When you’re a quarterback whose relationship with both the head coach and his offensive coordinator (and son) has been picked apart and questioned, you need to be careful about what you say. That was my reaction after Robert Griffin III talked Sunday night in Philadelphia. It just leads to more issues that a 3-7 team does not need.
That also was, to some degree, Santana Moss’ reaction. But it wasn’t just about the relationship between Griffin and Mike and Kyle Shanahan. It was the need for him to use two words -- me and I -- when things go wrong. As they did on the final play of the Redskins' 24-16 loss to the Philadelphia Eagles, when Griffin, backpedaling with a rusher coming at him, tried to launch a pass out of the end zone, but underthrew it. The pass was picked off, stifling the Redskins' comeback bid.
Last week, Griffin’s leadership was called into question, albeit by someone who has not been around the Redskins much at all: Hall of Famer Darrell Green. Players, knowing they could not get into a public spat with a guy like Green, responded privately with incredulity. Everyone I talked to privately about this raved about Griffin’s leadership.
But one part of his responsibility is accepting full blame. The Washington Post’s Sally Jenkins wrote on that topic. Yes, Griffin needs to learn this. I don’t know if it’s an unwillingness to do so, or a desire to give a full explanation of a play, which is what he did Sunday night. He talked about how no one was open; he talked about how a guy was coming straight at him. Both things were true. It just took a long time for him to say, “It was something I shouldn’t do.” To many, that phrase got lost in the shuffle -- that’s not necessarily Griffin’s problem, by the way. Sometimes it’s a matter of reading the entire quote. Still, it should have been the only thing he said about this play.
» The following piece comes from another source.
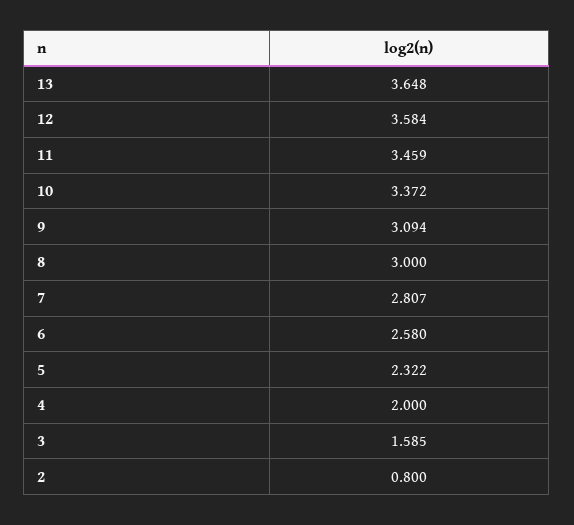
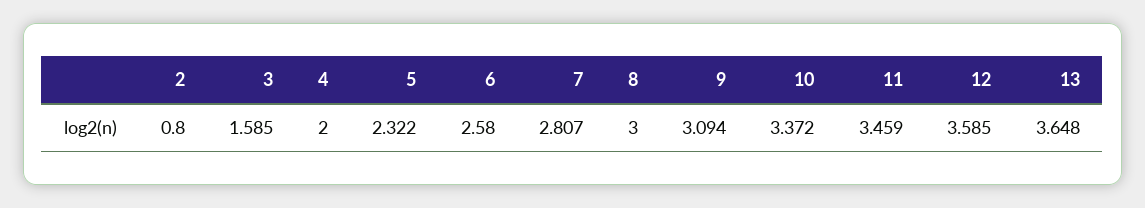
12: 3.584 -> 3.585

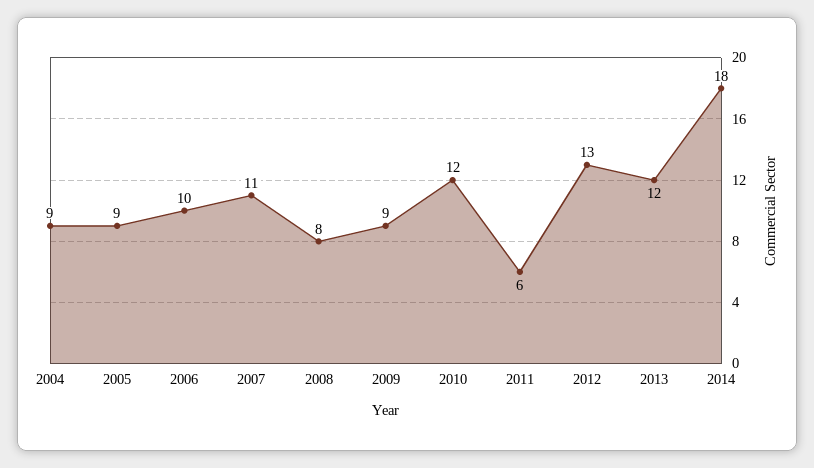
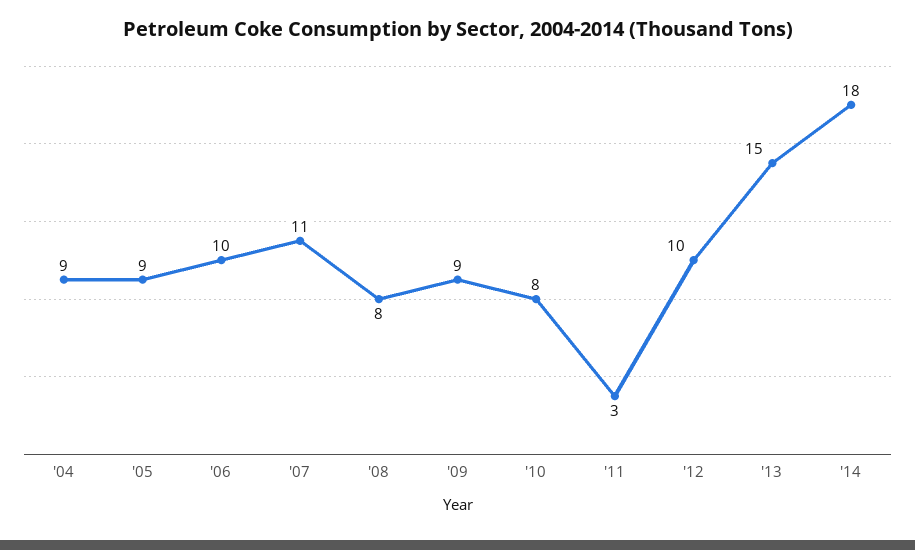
2010: 12 -> 8
2011: 6 -> 3
2012: 13 -> 10
2013: 12 -> 15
Not every position must deal with the complexity of each play. A receiver runs a route and catches the ball or he doesn’t. A quarterback deals with more factors on every play. Griffin tries to give a full explanation; sometimes, especially after the pass he made Sunday, only one thing is needed: “My bad; that was a dumb decision and I’ll learn.” And move on.
Griffin’s honesty, at least in how he sees things, is welcomed (by people whose job it is to accurately depict what’s going on, be it a play or his thoughts on another matter).
Moss, on 106.7 The Fan’s LaVar and Dukes show, said, “As a leader, you understand that if you’re involved in the situation, whether you’re the receiver, the quarterback, the guys making the tackle, whoever, regardless of the outcome, good or bad, you have to at some point, stand up and say 'me' or 'I.'"
That’s fine. Griffin did say "I," but again, it was buried. He has to understand how his words will be dissected, especially if they appear to be a shot at the coaches. Griffin never directly said the Eagles knew what plays were coming; but he did say, “When it came to the passing game, a lot of times they were tit for tat. They were where they needed to be; they were taking away routes we were trying to run. That’s disheartening, but we have to make sure we come up with something to counteract that.”
Later in his Sunday news conference, Griffin said the Redskins' offense had not become predictable. But that would be lost because his first statement, about coming up with something to counteract it, is the siren. Desired or not, it goes back to coaching. And his relationship with those coaches remains a big topic. The problem is, it’s not the first time Griffin has said something that leads to everyone reading between the lines when it comes to the coaches. (Another thing lost in the shuffle: What if Griffin is right? But given the history here, it's better said in private.)
Also from Moss: “And just to finish up, man, I just get tired of, and just to be honest with you, I get tired of stuff that people allow to be taken to stretch longer than what there really is.”
When Griffin says things like this, then the head coach responds by saying things as he did Monday, pointing out Griffin’s growing pains. Later, in his weekly Monday interview with CSN Washington, Shanahan said the final play wasn’t communicated properly. He didn’t say by whom, but it’s unlikely he means by his play-calling son. Griffin's comments, followed by Shanahan's, followed by Moss', makes this a four-day story because it will be revisited Wednesday.
Both Griffin and the coaches want to win. There doesn’t seem to be reason, yet, to believe they can’t win together. They don’t need to exchange Christmas cards; they need to win games.
But this still comes across as a relationship in which both sides jockey for positioning. Shanahan is the coach and team president, so he has power; Griffin is the face and future of the franchise, so that gives him some as well. It’s not the first time a coach and quarterback have wrestled for power and it’s not the first time -- far, far from it -- the two sides aren’t bosom buddies; but it’s not always played out with this much parsing of words and phrases. Griffin also is dealing with true adversity -- with people questioning his performance and future -- for the first time in his football career. The honeymoon period in Washington, with the fans as well, is over. It can lead to missteps, though behind closed doors, players still talk about how he works and his approach. That matters a ton, and in the end, players want to see how you respond to adversity.
Some things are better left unsaid, or at least said in meeting rooms. When you’re 3-7 and coaching jobs and reputations are on the line, there are places you don’t need to go.